I have an additional question regarding a plugin.

The plugin has a multiple file directory object pointing to single file objects, some of which are very large CSV files that crash pandas. An on-disk solution in validate handles this both in the directory level object validate and also the single file level validate methods. But reading of the CSV file is done in both the directory level and file level validate at present which is very slow. Is there some way that I can maintain the state of the on-disk storage object layer in between calls to validate (and also in plugin functions) so that the CSV file reading does not need to be called repeatedly?


Hi @mroper,
Are you iterating over the whole file for validation? It's pretty common with large files to only do a small sanity check during validation (e.g., look at the first 10 lines of a large .tsv file). Here's an example I wrote recently. I realize this doesn't answer your question directly, but if you're currently reviewing the whole file for validation this would save a lot of time.


Hi @gregcaporaso ,

Thanks for your comment ...

I have thrown out a lot of checks to what I consider the bare necessary ... but I am going through the whole file. I consider this necessary.

So, Im afraid the question still stands ....

A thought is that the on-disk solution converts the file to hdf5 format for subsequent reading.
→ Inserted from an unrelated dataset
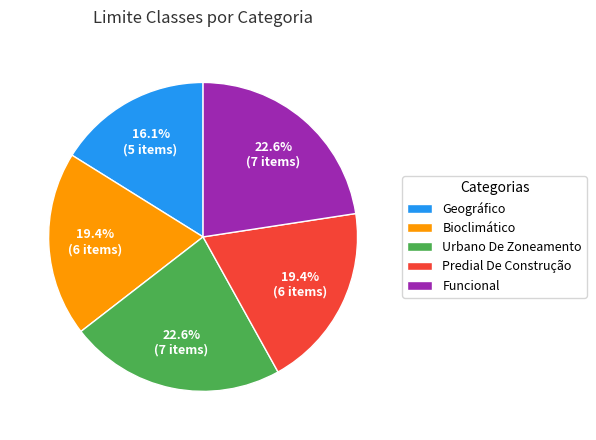

How many segments does this pie chart have?

5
Is there some way that I can find out which tmp directory the qiime2 objects Im handling are unzipped to? That way I can just stash the hdf5 files in there I suppose as an easy way to maintain state ?


Hello again @gregcaporaso ... what actually is the lifecycle of qiime2 objects from unzipping to destruction?


Hi @mroper,

I'm not sure if this is helpful, but I've used the dask python library for reading/handling large files. I'm not sure if it will work in your exact case, but it has a nice delayed structure that gets speed from parallel processing and can handle large data as long as it can be chunked. It's slower than pandas if you can't run in parallel, but has worked well for my purposes. There are specific operations that are expensive (sorting, groupby), but a lot of things can be done quickly.